OJPHI: Vol. 5
Journal Information
Journal ID (publisher-id): OJPHI
ISSN: 1947-2579
Publisher: University of Illinois at Chicago Library
Article Information
©2013 the author(s)
open-access: This is an Open Access article. Authors own copyright of their articles appearing in the Online Journal of Public Health Informatics. Readers may copy articles without permission of the copyright owner(s), as long as the author and OJPHI are acknowledged in the copy and the copy is used for educational, not-for-profit purposes.
Electronic publication date: Day: 4 Month: 4 Year: 2013
collection publication date: Year: 2013
Volume: 5E-location ID: e49
Publisher Id: ojphi-05-49

Collaboration for Improved Disease Surveillance Literature Review
Tera Reynolds*1
Katie Suda2
Blaine Reeder3
William Storm4
Al Ozonoff5
Howard Burkom6
1International Society for Disease Surveillance, Brighton, MA, USA;
2University of Tennessee, Memphis, TN, USA;
3University of Washington, Seattle, WA, USA;
4Ohio Department of Health, Columbus, OH, USA;
5Boston Children’s Hospital, Boston, MA, USA;
6Johns Hopkins University Applied Physics Laboratory, Laurel, MD, USA
*Tera Reynolds, E-mail: treynolds@syndromic.org


To improve the method of automated retrieval of surveillance-related literature from a wide range of indexed repositories.


The ISDS Research Committee (RC) is an interdisciplinary group of researchers interested in various topics related to disease surveillance. The RC hosts a literature review process with a permanent repository of relevant journal articles and bimonthly calls that provide a forum for discussion and author engagement. The calls have led to workgroups and society-wide events, boosted interest in the ISDS Conference, and fostered networking among participants.

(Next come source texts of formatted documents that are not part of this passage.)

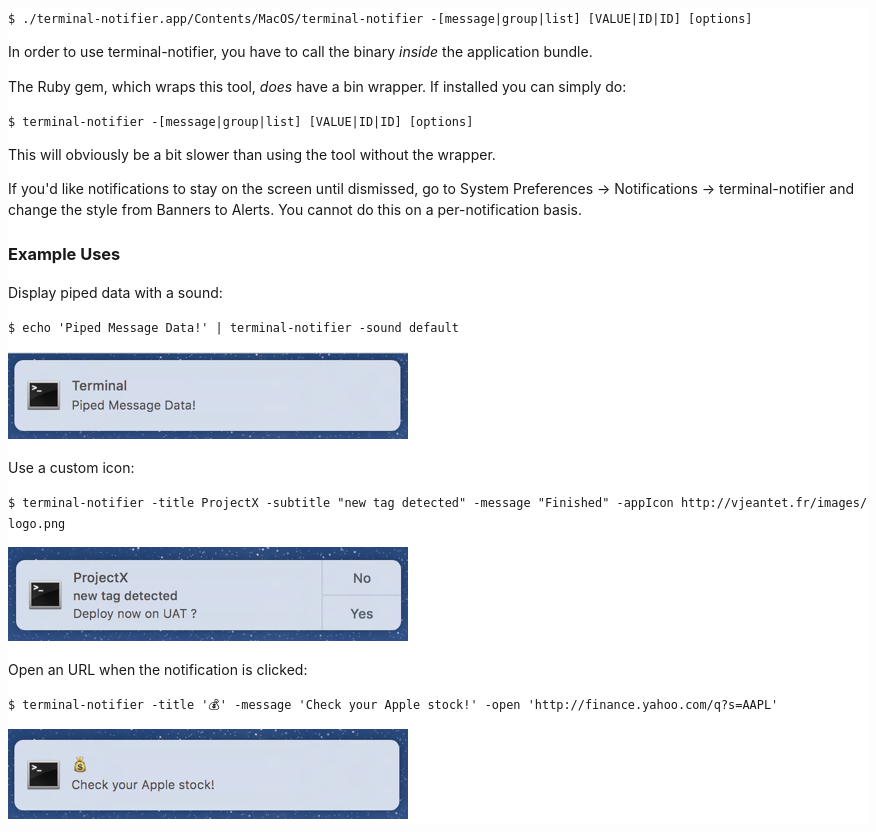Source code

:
 ```
$ ./terminal-notifier.app/Contents/MacOS/terminal-notifier -[message|group|list] [VALUE|ID|ID] [options]
```

In order to use terminal-notifier, you have to call the binary _inside_ the
application bundle.

The Ruby gem, which wraps this tool, _does_ have a bin wrapper. If installed
you can simply do:

```
$ terminal-notifier -[message|group|list] [VALUE|ID|ID] [options]
```

This will obviously be a bit slower than using the tool without the wrapper.

If you'd like notifications to stay on the screen until dismissed, go to System Preferences -> Notifications -> terminal-notifier and change the style from Banners to Alerts. You cannot do this on a per-notification basis.


### Example Uses

Display piped data with a sound:
```
$ echo 'Piped Message Data!' | terminal-notifier -sound default
```

![Example 1](assets/Example_1.png)

Use a custom icon:
```
$ terminal-notifier -title ProjectX -subtitle "new tag detected" -message "Finished" -appIcon http://vjeantet.fr/images/logo.png
```

![Example 3](assets/Example_3.png)

Open an URL when the notification is clicked:
```
$ terminal-notifier -title '💰' -message 'Check your Apple stock!' -open 'http://finance.yahoo.com/q?s=AAPL'
```

![Example 4](assets/Example_4.png)
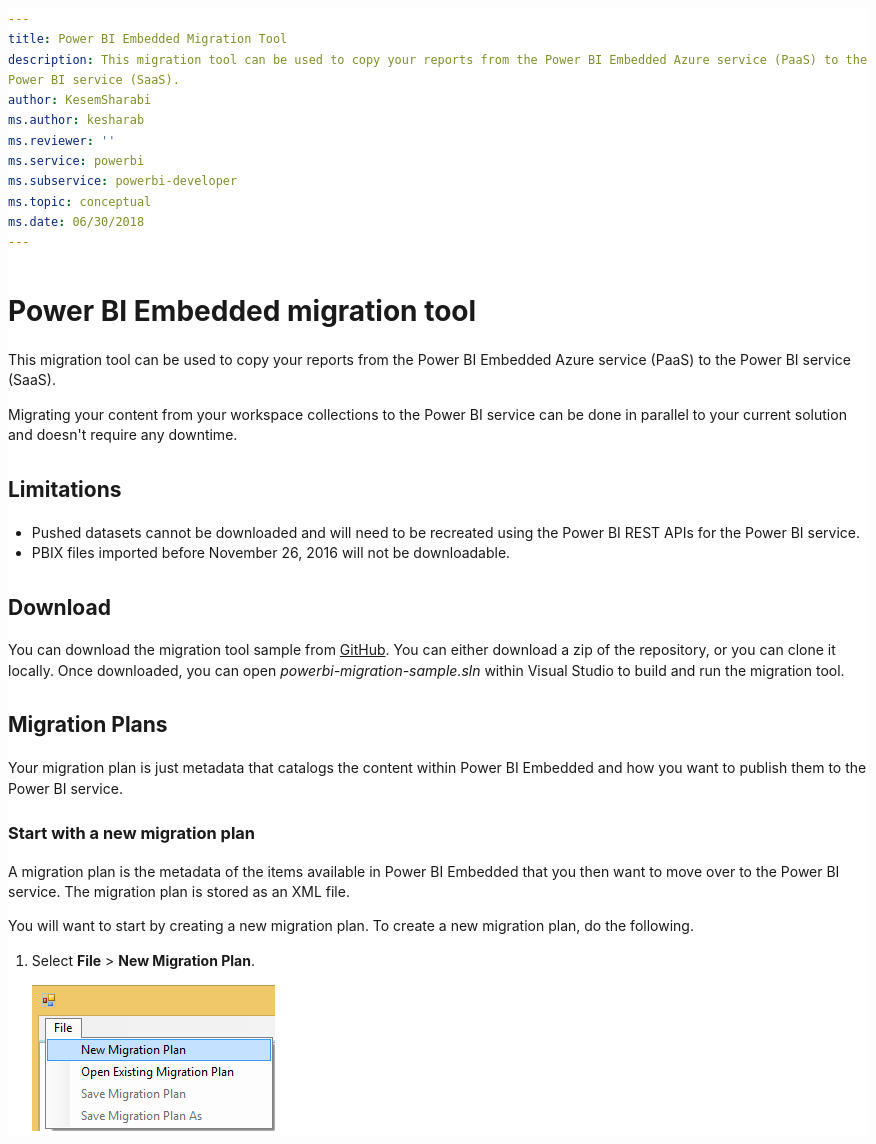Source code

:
 ```yaml
---
title: Power BI Embedded Migration Tool
description: This migration tool can be used to copy your reports from the Power BI Embedded Azure service (PaaS) to the Power BI service (SaaS).
author: KesemSharabi
ms.author: kesharab
ms.reviewer: ''
ms.service: powerbi
ms.subservice: powerbi-developer
ms.topic: conceptual
ms.date: 06/30/2018
---
```


# Power BI Embedded migration tool

This migration tool can be used to copy your reports from the Power BI Embedded Azure service (PaaS) to the Power BI service (SaaS).

Migrating your content from your workspace collections to the Power BI service can be done in parallel to your current solution and doesn't require any downtime.

## Limitations

* Pushed datasets cannot be downloaded and will need to be recreated using the Power BI REST APIs for the Power BI service.
* PBIX files imported before November 26, 2016 will not be downloadable.

## Download

You can download the migration tool sample from [GitHub](https://github.com/Microsoft/powerbi-migration-sample). You can either download a zip of the repository, or you can clone it locally. Once downloaded, you can open *powerbi-migration-sample.sln* within Visual Studio to build and run the migration tool.

## Migration Plans

Your migration plan is just metadata that catalogs the content within Power BI Embedded and how you want to publish them to the Power BI service.

### Start with a new migration plan

A migration plan is the metadata of the items available in Power BI Embedded that you then want to move over to the Power BI service. The migration plan is stored as an XML file.

You will want to start by creating a new migration plan. To create a new migration plan, do the following.

1. Select **File** > **New Migration Plan**.

    ![Tool plan](media/migrate-tool/migrate-tool-plan.png)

Since 2007, the RC has identified and classified published articles using an automated search method with the aim of progressing ISDS’s mission of advancing the science and practice of disease surveillance by fostering collaboration and increasing awareness of innovations in the field of surveillance. The RC literature review efforts have provided an opportunity for interprofessional collaboration and have resulted in a repository of over 1,000 articles, but feedback from ISDS members indicated relevant articles were not captured by the existing methodology. The method of automated literature retrieval was thus refined to improve efficiency and inclusiveness of stakeholder interests.


The earlier literature review method was implemented from March 2007 to March 2012. PubCrawler [1] (articles indexed in Medline) and Google Scholar [2] search results were sent to the RC via automated e-mail. To refine this method, the RC developed search strings in PubMed [3], Embase [4], and Scopus [5], consisting of over 100 terms suggested by members. After evaluating these methods, we found that the Scopus search is the most comprehensive and improved the cross-disciplinary scope. Scopus results allowed filtering of 50–100 titles and abstracts in fewer than 30 minutes each week for the identification of relevant articles (Figure).

Journal titles were categorized to assess the increased range of fields covered; categories include epidemiology, agriculture, economics, and medicine (51 categories total).


Since implementing the new method, potentially relevant articles identified per month increased from an average of 19 (SD: 13; n= 31) to 159 (SD: 63; n= 3). Both methods identified articles in the health sciences, but the new search also captured articles in the life, physical, and social sciences. Between March 2007 and March 2012, articles selected were classified into an average of 10 different categories per literature review (SD: 4; n= 31) versus an average of 33 categories (SD: 5; n= 3) with the updated process.


The new search method improves upon the previous method – it captures relevant articles indexed in health science and other secondary databases beyond Medline. The new method has resulted in a greater number of relevant literature articles, from a broader range of disciplines, and in reduced amount of preparation time as compared to the results of the previous search method. This improvement may increase multi-disciplinary discussions and partnerships, but changes in online publishing pose challenges to continued access of the new range of articles.

[Figure ID: f1-ojphi-05-49]

Overview of 2012 literature review process including, Scopus search [6]; Zotero [7], a freely available web application that streamlines content management; and summarized article archive on ISDS Wiki [8].


The ISDS RC would like to thank past contributors and guest authors to the literature review.

1.. PubCrawler. http://www.webcitation.org/6AZiiSIDH.
2.. Google Scholar. http://www.webcitation.org/mainframe.php.
3.. Pubmed. http://www.webcitation.org/6AZilS732.
4.. Embase. http://www.webcitation.org/6AZj0rxhu.
5.. Scopus. http://www.scopus.com/home.url.
6.. ISDS Literature Review Search (Scopus). http://www.webcitation.org/6AZiWfC6C.
7.. Zotero. http://www.webcitation.org/6AZia0yEd.
8.. ISDS Literature Summaries Archive. Wiki. http://www.webcitation.org/6AZkiT9xQ.

Article Categories:
  • ISDS 2012 Conference Abstracts

Keywords: Disease surveillance literature, ISDS Research Committee, Literature search.